• _AIM OF THE EXERCISE_: Leave the pictures aside and give back every entry below word for word.

• _DATA EXCERPTS_:
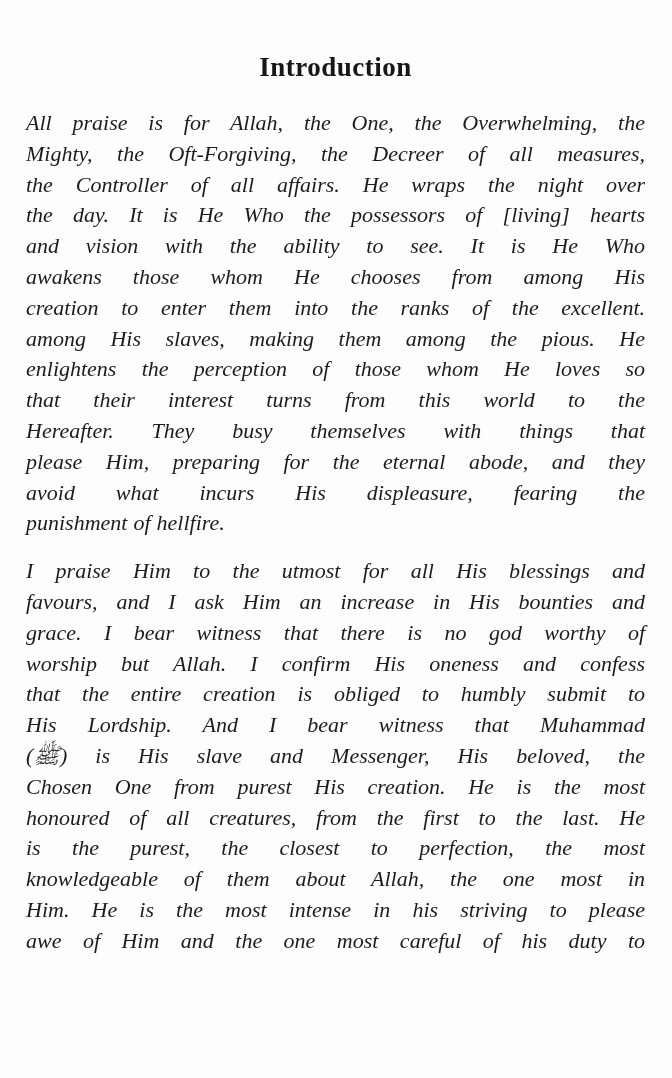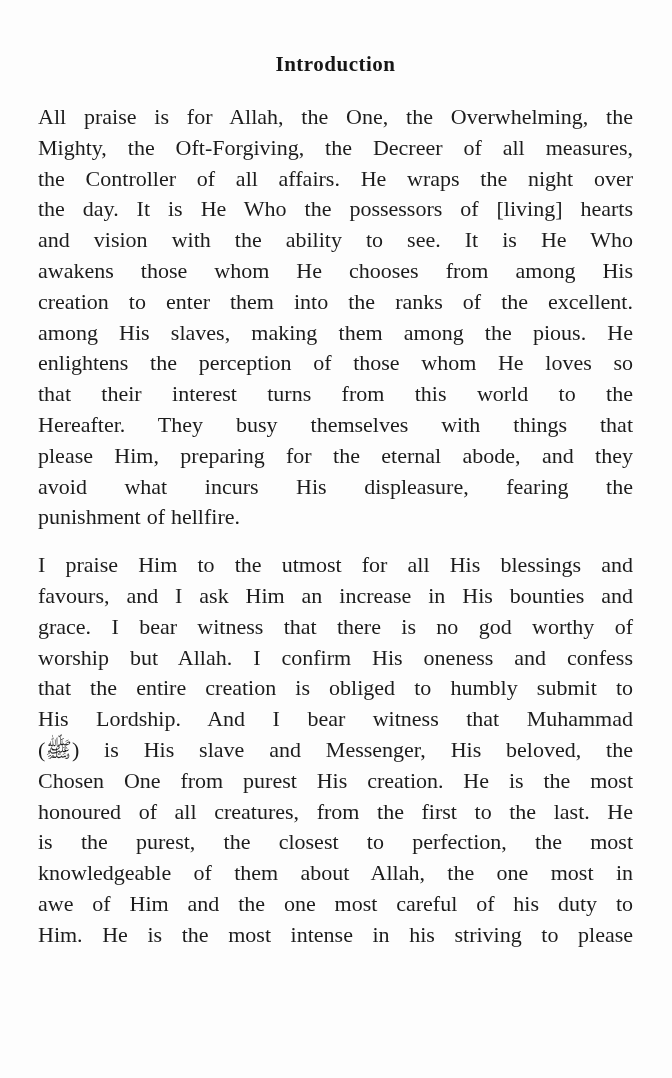--- a/index.html
+++ b/index.html
@@ -13,28 +13,29 @@
     height: 1078px;
     box-sizing: border-box;
     background: #fdfdfd;
     color: #1c1c1c;
     padding: 52px 27px 0 26px;
     font-family: "Liberation Serif", "DejaVu Serif", serif;
     overflow: hidden;
   }
   .title {
     margin: 0 0 25px 0;
-    font-size: 21px;
+    font-size: 27px;
     font-weight: 700;
     text-align: center;
     letter-spacing: 0.5px;
     color: #171717;
   }
   .para {
-    margin: 12px;
+    margin: 0;
+    font-style: italic;
   }
   .para + .para {
     margin-top: 17px;
   }
   .line {
     font-size: 22px;
     line-height: 30.8px;
     text-align: justify;
     text-align-last: justify;
     -moz-text-align-last: justify;
@@ -75,17 +76,17 @@
     <div class="line">favours, and I ask Him an increase in His bounties and</div>
     <div class="line">grace. I bear witness that there is no god worthy of</div>
     <div class="line">worship but Allah. I confirm His oneness and confess</div>
     <div class="line">that the entire creation is obliged to humbly submit to</div>
     <div class="line">His Lordship. And I bear witness that Muhammad</div>
     <div class="line">(ﷺ) is His slave and Messenger, His beloved, the</div>
     <div class="line">Chosen One from purest His creation. He is the most</div>
     <div class="line">honoured of all creatures, from the first to the last. He</div>
     <div class="line">is the purest, the closest to perfection, the most</div>
     <div class="line">knowledgeable of them about Allah, the one most in</div>
+    <div class="line">Him. He is the most intense in his striving to please</div>
     <div class="line">awe of Him and the one most careful of his duty to</div>
-    <div class="line">Him. He is the most intense in his striving to please</div>
   </div>
 
 </div>
 
 </body></html>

• _COMPLETED TASK_:
--- a/index.html
+++ b/index.html
@@ -13,28 +13,29 @@
     height: 1078px;
     box-sizing: border-box;
     background: #fdfdfd;
     color: #1c1c1c;
     padding: 52px 27px 0 26px;
     font-family: "Liberation Serif", "DejaVu Serif", serif;
     overflow: hidden;
   }
   .title {
     margin: 0 0 25px 0;
-    font-size: 21px;
+    font-size: 27px;
     font-weight: 700;
     text-align: center;
     letter-spacing: 0.5px;
     color: #171717;
   }
   .para {
-    margin: 12px;
+    margin: 0;
+    font-style: italic;
   }
   .para + .para {
     margin-top: 17px;
   }
   .line {
     font-size: 22px;
     line-height: 30.8px;
     text-align: justify;
     text-align-last: justify;
     -moz-text-align-last: justify;
@@ -75,17 +76,17 @@
     <div class="line">favours, and I ask Him an increase in His bounties and</div>
     <div class="line">grace. I bear witness that there is no god worthy of</div>
     <div class="line">worship but Allah. I confirm His oneness and confess</div>
     <div class="line">that the entire creation is obliged to humbly submit to</div>
     <div class="line">His Lordship. And I bear witness that Muhammad</div>
     <div class="line">(ﷺ) is His slave and Messenger, His beloved, the</div>
     <div class="line">Chosen One from purest His creation. He is the most</div>
     <div class="line">honoured of all creatures, from the first to the last. He</div>
     <div class="line">is the purest, the closest to perfection, the most</div>
     <div class="line">knowledgeable of them about Allah, the one most in</div>
+    <div class="line">Him. He is the most intense in his striving to please</div>
     <div class="line">awe of Him and the one most careful of his duty to</div>
-    <div class="line">Him. He is the most intense in his striving to please</div>
   </div>
 
 </div>
 
 </body></html>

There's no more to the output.